Novo Amor – new album ‘Birthplace’

Novo Amor – new album ‘Birthplace’

On first listening to Ali Lacey’s debut solo record ‘Birthplace’ (under the name Novo Amor), I was transported back to when I saw Sufjan Stevens play live, supporting Rosie Thomas in 2004 at Birmingham’s Glee Club.  Not just because of the musical similarities with Stevens’ albums from that time, but because of the way I was won over.  Sometimes an artist grabs an audience with energy and power, not so with Novo Amor; ‘Birthplace’ is a beautifully understated piece of music that has been made with the utmost care and attention.  It slowly and surely gets under your skin, and its subtle melodies, angelic voices and earthy instrumentation soon become hypnotisingly addictive.

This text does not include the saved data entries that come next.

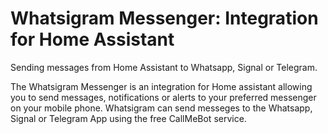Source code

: # Whatsigram Messenger: Integration for Home Assistant
Sending messages from Home Assistant to Whatsapp, Signal or Telegram.

The Whatsigram Messenger is an integration for Home assistant allowing you to send messages, notifications or alerts to your preferred messenger on your mobile phone. Whatsigram can send messeges to the Whatsapp, Signal or Telegram App using the free CallMeBot service.
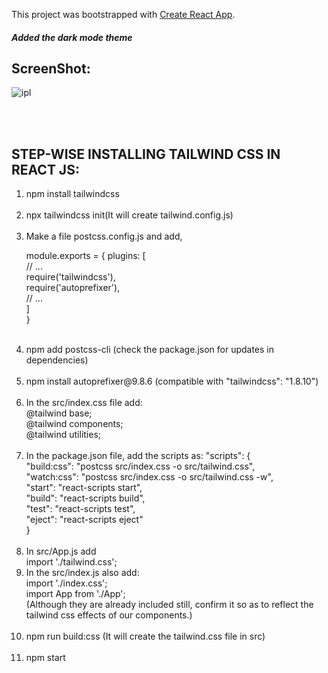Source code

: This project was bootstrapped with [Create React App](https://github.com/facebook/create-react-app).

<h5>Added the dark mode theme</h5>

## ScreenShot:

![ipl](https://user-images.githubusercontent.com/36128196/94192393-85375180-fecc-11ea-9a46-f61cc35fb1b1.png)

</br></br><h2>STEP-WISE INSTALLING TAILWIND CSS IN REACT JS:</h2>

<ol>
    <li>npm install tailwindcss</li></br>
    <li>npx tailwindcss init(It will create tailwind.config.js)</li></br>
    <li>Make a file postcss.config.js and add,
	
<p>module.exports = {
  plugins: [ </br>
    // ...</br>
    require('tailwindcss'),</br>
    require('autoprefixer'),</br>
    // ...</br>
  ]</br>
}</p></li></br>
    <li>npm add postcss-cli (check the package.json for updates in dependencies)</li></br>
    <li>npm install autoprefixer@9.8.6  (compatible with "tailwindcss": "1.8.10")</li></br>
    <li>In the src/index.css file add:</br>
	@tailwind base;</br>
	@tailwind components;</br>
	@tailwind utilities;</br>
    </li></br>
    <li>In the package.json file, add the scripts as:
"scripts": {</br>
    "build:css": "postcss src/index.css -o src/tailwind.css",</br>
    "watch:css": "postcss src/index.css -o src/tailwind.css -w",</br>
    "start": "react-scripts start",</br>
    "build": "react-scripts build",</br>
    "test": "react-scripts test",</br>
    "eject": "react-scripts eject"</br>
  }</li></br>
    <li>In src/App.js add </br>
	import './tailwind.css';</li>
    <li>In the src/index.js also add:</br>
	import './index.css';</br>
	import App from './App';</br>
(Although they are already included still, confirm it so as to reflect the tailwind css effects of our components.)
</li></br>
    <li>npm run build:css (It will create the tailwind.css file in src)</li></br>
    <li>npm start</li></br></br>
</ol>
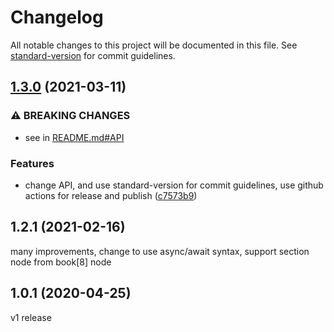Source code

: # Changelog

All notable changes to this project will be documented in this file. See [standard-version](https://github.com/conventional-changelog/standard-version) for commit guidelines.

## [1.3.0](https://github.com/wistn/sited_test/compare/v1.2.1...v1.3.0) (2021-03-11)


### ⚠ BREAKING CHANGES

* see in [README.md#API](https://github.com/wistn/sited_test/blob/main/README.md#API)

### Features

* change API, and use standard-version for commit guidelines, use github actions for release and publish ([c7573b9](https://github.com/wistn/sited_test/commit/c7573b937b428d49bc237eaa5a33847ab3270ca9))

## 1.2.1 (2021-02-16)

many improvements, change to use async/await syntax, support section node from book[8] node

## 1.0.1 (2020-04-25)

v1 release
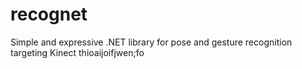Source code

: # recognet
Simple and expressive .NET library for pose and gesture recognition targeting Kinect
thioaijoifjwen;fo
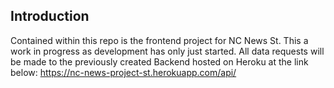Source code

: ## Introduction

Contained within this repo is the frontend project for NC News St. This a work in progress as development has only just started.
All data requests will be made to the previously created Backend hosted on Heroku at the link below:
https://nc-news-project-st.herokuapp.com/api/
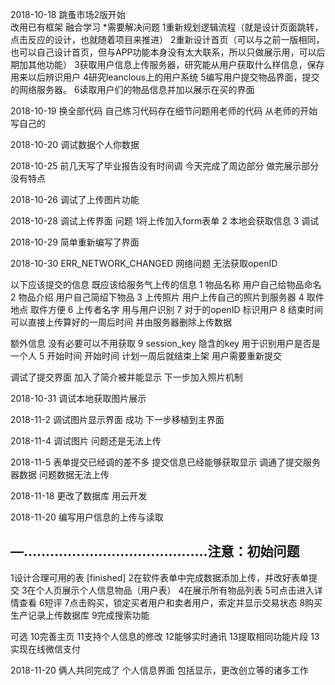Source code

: 2018-10-18
跳蚤市场2版开始  
改用已有框架 融合学习
*需要解决问题
  1重新规划逻辑流程（就是设计页面跳转，点击反应的设计，也就随着项目来推进）
  2重新设计首页（可以与之前一版相同，也可以自己设计首页，但与APP功能本身没有太大联系，所以只做展示用，可以后期加其他功能）
  3获取用户信息上传服务器，研究能从用户获取什么样信息，保存用来以后辨识用户
  4研究leanclous上的用户系统
  5编写用户提交物品界面，提交的网络服务器。
  6读取用户们的物品信息并加以展示在买的界面

  2018-10-19
  换全部代码 自己练习代码存在细节问题用老师的代码 从老师的开始写自己的

  2018-10-20
  调试数据个人你数据

  2018-10-25
  前几天写了毕业报告没有时间调
  今天完成了周边部分 做完展示部分 没有特点


2018-10-26
调试了上传图片功能

2018-10-28
调试上传界面
问题 1将上传加入form表单
     2 本地会获取信息
     3 调试

2018-10-29
简单重新编写了界面

2018-10-30
ERR_NETWORK_CHANGED 网络问题 无法获取openID

以下应该提交的信息  既应该给服务气上传的信息
  1 物品名称     用户自己给物品命名
  2 物品介绍     用户自己简绍下物品
  3 上传照片     用户上传自己的照片到服务器
  4 取件地点     取件方便
  6 上传者名字   用与用户识别
  7 对于的openID 标识用户
  8 结束时间     可以直接上传算好的一周后时间 并由服务器删除上传数据

额外信息 没有必要可以不用获取 
  9 session_key  隐含的key 用于识别用户是否是一个人
  5 开始时间     开始时间 计划一周后就结束上架 用户需要重新提交 

调试了提交界面 加入了简介被并能显示 下一步加入照片机制

2018-10-31
调试本地获取图片展示

2018-11-2 
调试图片显示界面 成功
下一步移植到主界面

2018-11-4
调试图片 问题还是无法上传

2018-11-5
表单提交已经调的差不多 提交信息已经能够获取显示 调通了提交服务器数据
问题数据无法上传

2018-11-18
更改了数据库 用云开发

2018-11-20
编写用户信息的上传与读取

—……………………………………注意：初始问题  
-----------------------------------------------------------------------------------------------
1设计合理可用的表                           [finished]
2在软件表单中完成数据添加上传，并改好表单提交
3在个人页展示个人信息物品（用户表）
4在展示所有物品列表
5可点击进入详情查看
6短评
7点击购买，锁定买者用户和卖者用户，索定并显示交易状态
8购买生产记录上传数据库
9完成搜索功能

可选
10完善主页
11支持个人信息的修改
12能够实时通讯
13提取相同功能片段
13实现在线微信支付


2018-11-20
俩人共同完成了 个人信息界面 包括显示，更改创立等的诸多工作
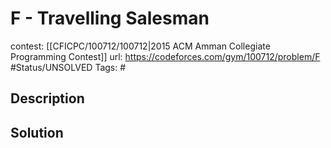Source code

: # F - Travelling Salesman

contest: [[CFICPC/100712/100712|2015 ACM Amman Collegiate Programming Contest]]
url: https://codeforces.com/gym/100712/problem/F
#Status/UNSOLVED
Tags: #

## Description

## Solution

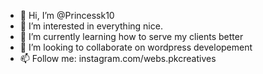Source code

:- 👋 Hi, I’m @Princessk10
- 👀 I’m interested in everything nice.
- 🌱 I’m currently learning how to serve my clients better
- 💞️ I’m looking to collaborate on wordpress developement
- 📫 Follow me: instagram.com/webs.pkcreatives

<!---
Princessk10/Princessk10 is a ✨ special ✨ repository because its `README.md` (this file) appears on your GitHub profile.
You can click the Preview link to take a look at your changes.
--->
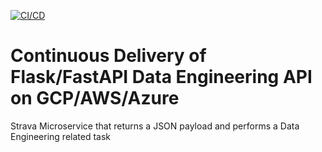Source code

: [![CI/CD](https://github.com/rmratliffbrown/DukeMIDS-FastAPI-Microservice/actions/workflows/main.yml/badge.svg)](https://github.com/rmratliffbrown/DukeMIDS-FastAPI-Microservice/actions/workflows/main.yml)
# Continuous Delivery of Flask/FastAPI Data Engineering API on GCP/AWS/Azure
Strava Microservice that returns a JSON payload and performs a Data Engineering related task

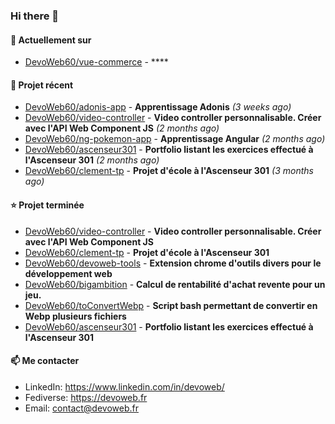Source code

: ### Hi there 👋

#### 👷 Actuellement sur 

- [DevoWeb60/vue-commerce](https://github.com/DevoWeb60/vue-commerce) - ****

#### 🌱 Projet récent

- [DevoWeb60/adonis-app](https://github.com/DevoWeb60/adonis-app) - **Apprentissage Adonis** *(3 weeks ago)*
- [DevoWeb60/video-controller](https://github.com/DevoWeb60/video-controller) - **Video controller personnalisable. Créer avec l&#39;API Web Component JS** *(2 months ago)*
- [DevoWeb60/ng-pokemon-app](https://github.com/DevoWeb60/ng-pokemon-app) - **Apprentissage Angular** *(2 months ago)*
- [DevoWeb60/ascenseur301](https://github.com/DevoWeb60/ascenseur301) - **Portfolio listant les exercices effectué à l&#39;Ascenseur 301** *(2 months ago)*
- [DevoWeb60/clement-tp](https://github.com/DevoWeb60/clement-tp) - **Projet d&#39;école à l&#39;Ascenseur 301** *(3 months ago)*

#### ⭐ Projet terminée

- [DevoWeb60/video-controller](https://github.com/DevoWeb60/video-controller) - **Video controller personnalisable. Créer avec l&#39;API Web Component JS**
- [DevoWeb60/clement-tp](https://github.com/DevoWeb60/clement-tp) - **Projet d&#39;école à l&#39;Ascenseur 301**
- [DevoWeb60/devoweb-tools](https://github.com/DevoWeb60/devoweb-tools) - **Extension chrome d&#39;outils divers pour le développement web**
- [DevoWeb60/bigambition](https://github.com/DevoWeb60/bigambition) - **Calcul de rentabilité d&#39;achat revente pour un jeu.**
- [DevoWeb60/toConvertWebp](https://github.com/DevoWeb60/toConvertWebp) - **Script bash permettant de convertir en Webp plusieurs fichiers**
- [DevoWeb60/ascenseur301](https://github.com/DevoWeb60/ascenseur301) - **Portfolio listant les exercices effectué à l&#39;Ascenseur 301**

#### 📫 Me contacter

- LinkedIn: https://www.linkedin.com/in/devoweb/
- Fediverse: https://devoweb.fr
- Email: contact@devoweb.fr
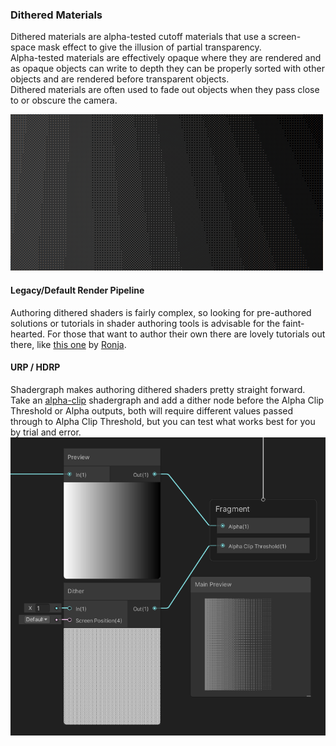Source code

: ### Dithered Materials
Dithered materials are alpha-tested cutoff materials that use a screen-space mask effect to give the illusion of partial transparency.  
Alpha-tested materials are effectively opaque where they are rendered and as opaque objects can write to depth they can be properly sorted with other objects and are rendered before transparent objects.  
Dithered materials are often used to fade out objects when they pass close to or obscure the camera.  

![Dithering](dithering.png)


#### Legacy/Default Render Pipeline
Authoring dithered shaders is fairly complex, so looking for pre-authored solutions or tutorials in shader authoring tools is advisable for the faint-hearted. For those that want to author their own there are lovely tutorials out there, like [this one](https://www.ronja-tutorials.com/2019/05/11/dithering.html) by [Ronja](https://twitter.com/TotallyRonja).

#### URP / HDRP
Shadergraph makes authoring dithered shaders pretty straight forward. Take an [alpha-clip](Transparent%20To%20Cutout.md) shadergraph and add a dither node before the Alpha Clip Threshold or Alpha outputs, both will require different values passed through to Alpha Clip Threshold, but you can test what works best for you by trial and error.  
![Shadergraph Dither](shadergraph-dither.png)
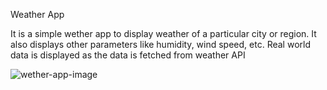Weather App

It is a simple wether app to display weather of a particular city or region.
It also displays other parameters like humidity, wind speed, etc.
Real world data is displayed as the data is fetched from weather API

![wether-app-image](https://github.com/Alwazf99/Weather_App/assets/130221112/9273dcd6-cb30-425b-b344-d67e43172a32)
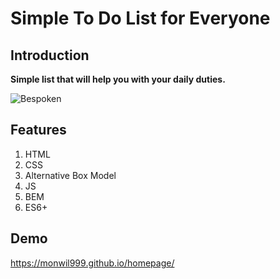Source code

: # Simple To Do List for Everyone

## Introduction

**Simple list that will help you with your daily duties.**

![Bespoken](./images/Bespoken.jpg)

## Features

1. HTML
1. CSS
1. Alternative Box Model
1. JS
1. BEM
1. ES6+


## Demo

https://monwil999.github.io/homepage/
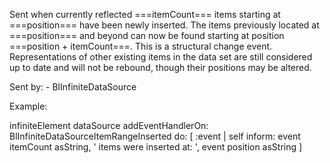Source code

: Sent when currently reflected ===itemCount=== items starting at ===position=== have been newly inserted.
The items previously located at ===position=== and beyond can now be found starting at position ===position + itemCount===.
This is a structural change event. Representations of other existing items in the data set are still considered up to date and will not be rebound, though their positions may be altered.

Sent by:
	- BlInfiniteDataSource
	
Example:

infiniteElement dataSource
	addEventHandlerOn: BlInfiniteDataSourceItemRangeInserted
	do: [ :event | self inform: event itemCount asString, ' items were inserted at: ', event position asString ]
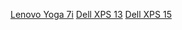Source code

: [Lenovo Yoga 7i](https://www.lenovo.com/ca/en/p/laptops/yoga/yoga-2-in-1-series/yoga-7-14itl5/88ygc701456?orgRef=https%253A%252F%252Fwww.google.com%252F)
[Dell XPS 13](https://www.dell.com/en-ca/shop/portables-et-ultrabooks/xps-13-laptop/spd/xps-13-9315-laptop/nxps139315_s200me)
[Dell XPS 15](https://www.dell.com/en-ca/shop/portables-et-ultrabooks/new-xps-15-laptop/spd/xps-15-9530-laptop/caexchbts9530gdbp)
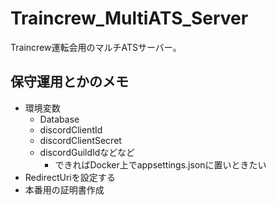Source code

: # Traincrew_MultiATS_Server

Traincrew運転会用のマルチATSサーバー。

## 保守運用とかのメモ

- 環境変数
  - Database
  - discordClientId
  - discordClientSecret
  - discordGuildIdなどなど
    - できればDocker上でappsettings.jsonに置いときたい
- RedirectUriを設定する
- 本番用の証明書作成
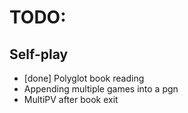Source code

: # TODO:

## Self-play
* [done] Polyglot book reading
* Appending multiple games into a pgn
* MultiPV after book exit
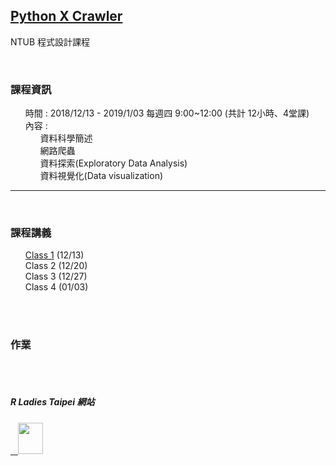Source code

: <h2> <a href="https://kristenchan.github.io/Python_Crawler/">Python X Crawler</a> </h2> 

NTUB 程式設計課程

<br>
<p>
     <h3><b>課程資訊</b></h3>
     <ul class="task-list">
        <li>時間 : 2018/12/13 - 2019/1/03 每週四 9:00~12:00 (共計 12小時、4堂課)</li>
        <li>內容 :
          <ul class="task-list">
             <li>資料科學簡述</li>
             <li>網路爬蟲</li>
             <li>資料探索(Exploratory Data Analysis)</li>
             <li>資料視覺化(Data visualization)</li>
          </ul>
        </li>
     </ul>
</p>  
<hr size="1">
<br>
<p>
    <h3><b>課程講義</b></h3>
    <ul class="task-list">
          <li><a href="https://kristenchan.github.io/Python-Data-Analysis/py_dataanalysis_ch0.slides.html">Class 1</a> (12/13)</li>
          <li>Class 2 (12/20)</li>
          <li>Class 3 (12/27)</li>
          <li>Class 4 (01/03)</li>
    </ul>
</p>
<br>
<br>
<p>
    <h3><b>作業</b></h3>
</p>
     
<br>
<br>
<p>
<h5>R Ladies Taipei 網站</h5>
<a href="https://rladiestaipei.github.io/R-Ladies-Taipei/">
    <img src="https://secure.meetupstatic.com/photos/event/7/d/8/d/global_456452141.jpeg" height="50" width="40">
</a>
</p>

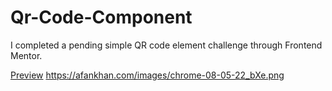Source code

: # Qr-Code-Component
I completed a pending simple QR code element challenge through Frontend Mentor.

[Preview](https://afankhan.com/images/chrome-08-05-22_bXe.png)
https://afankhan.com/images/chrome-08-05-22_bXe.png
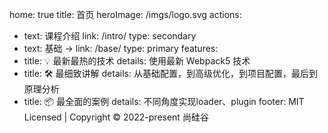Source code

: home: true
title: 首页
heroImage: /imgs/logo.svg
actions:
  - text: 课程介绍
    link: /intro/
    type: secondary
  - text: 基础 →
    link: /base/
    type: primary
features:
  - title: 💡 最新最热的技术
    details: 使用最新 Webpack5 技术
  - title: 🛠️ 最细致讲解
    details: 从基础配置，到高级优化，到项目配置，最后到原理分析
  - title: 📦 最全面的案例
    details: 不同角度实现loader、plugin
footer: MIT Licensed | Copyright © 2022-present 尚硅谷
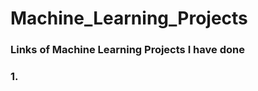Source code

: # Machine_Learning_Projects
### Links of Machine Learning Projects I have done 
### 1. <a href=""> </a>
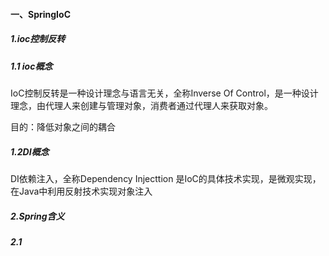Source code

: #### 一、SpringIoC

##### 1.ioc控制反转

##### 1.1 ioc概念 

IoC控制反转是一种设计理念与语言无关，全称Inverse Of Control，是一种设计理念，由代理人来创建与管理对象，消费者通过代理人来获取对象。

目的：降低对象之间的耦合

##### 1.2DI概念

DI依赖注入，全称Dependency Injecttion 是IoC的具体技术实现，是微观实现，在Java中利用反射技术实现对象注入

##### 2.Spring含义

##### 2.1
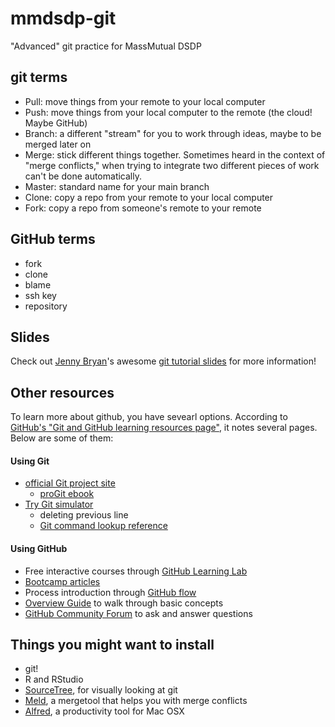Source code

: # mmdsdp-git
"Advanced" git practice for MassMutual DSDP

## git terms
- Pull: move things from your remote to your local computer
- Push: move things from your local computer to the remote (the cloud! Maybe GitHub)
- Branch: a different "stream" for you to work through ideas, maybe to be merged later on
- Merge: stick different things together. Sometimes heard in the context of "merge conflicts," when trying to integrate two different pieces of work can't be done automatically.
- Master: standard name for your main branch
- Clone: copy a repo from your remote to your local computer
- Fork: copy a repo from someone's remote to your remote


## GitHub terms
* fork
* clone
* blame
* ssh key
* repository

## Slides
Check out [Jenny Bryan](https://github.com/jennybc)'s awesome [git tutorial slides](https://speakerdeck.com/jennybc/happy-git-and-github-for-the-user) for more information! 

## Other resources
To learn more about github, you have sevearl options. According to [GitHub's "Git and GitHub learning resources page"](https://help.github.com/articles/git-and-github-learning-resources/), it notes several pages. Below are some of them:

#### Using Git
* [official Git project site](https://git-scm.com/)
  + [proGit ebook](http://git-scm.com/book)
* [Try Git simulator](https://try.github.com/)
  + deleting previous line
  + [Git command lookup reference](http://gitref.org/)

#### Using GitHub
* Free interactive courses through [GitHub Learning Lab](https://lab.github.com/)
* [Bootcamp articles](https://help.github.com/categories/bootcamp/)
* Process introduction through [GitHub flow](https://guides.github.com/introduction/flow)
* [Overview Guide](https://guides.github.com/) to walk through basic concepts
* [GitHub Community Forum](https://github.community/) to ask and answer questions
  

## Things you might want to install

- git!
- R and RStudio
- [SourceTree](https://www.sourcetreeapp.com/), for visually looking at git
- [Meld](http://meldmerge.org/), a mergetool that helps you with merge conflicts
- [Alfred](https://www.alfredapp.com/), a productivity tool for Mac OSX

The album opens with its strongest ear worm ’Emigrate’, with one of the few memorable chorus melodies enveloping the heartbreaking line: “Hardly anything, hardly anything works now”.  Its hook immediately plants itself in your mind and in some way remains with you the longest.  That is not to say the remaining thirty minutes is lacking in hooks, they are just more subtle.

Other stand out moments are the single ‘Birthplace’ (you must check out the video that accompanies this song, showcasing Ali’s strong ecological beliefs and raising awareness of plastic pollution in the oceans); ‘State Lines’; and ‘Sleepless’.  However, saying that, there are no weak moments on the album.

‘Birthplace’ is produced and arranged masterfully, using acoustic instruments throughout: guitars, banjos, pianos, violins, percussion and a sprinkling of brass.  Floating above everything in acres of sonic space is Lacey’s ethereal falsetto.  It is a glorious blend of Sufjan Stevens and Jonsi from Sigur Ros, but not enough like them to be accused of imitation.  It is often multi-tracked with a harmony line an octave below, which intensifies the vocal parts.

One of my favourite aspects of the production is the drums, which are used sparingly and delicately.  There is no standard bass drum on the first beat and snare on the third here and it sounds as if beaters, rather than sticks have been used predominantly throughout.  This gives the feel a more orchestral sound; percussionist rather than just drums.  It’s amazing what a difference this makes, as there is no sharp attack in the dynamics, no crack of a snare, just rolling tom toms that pull you along through the song.

It would have been easy to fill these songs with sampled string sections to make it sound like the cinematic scores audiences are well used to, but Lacey instead has used just a few cello and violin lines.  They are beautifully recorded so you can hear every bow stroke.

What is interesting about Novo Amor’s ‘Birthplace’ is that it stays with you, demanding further listens.  The songs feel almost always out of reach, but so hauntingly graceful that you want to hear them again to try and capture their essence.  Maybe it is because you can’t necessarily sing along with Ali and you always feel a little distant from the songs that you keep trying to get close to them.  When the final track ‘Oh, Round Lake’ abruptly ends, there is a feeling of loss; an emptiness, which is only filled by going back to the start and rejoicing in ’Emigrate’ all over again.  And once the album starts you do not want it to end, because frankly, it is flawless.

Having missed Ali’s earlier releases, particularly the collaboration with Ed Tullett on their album ‘Heiress’, luckily there is much more to discover.  Hopefully when Ali completes the USA leg of his tour, he will come home and play for us here in the UK.  I will be there.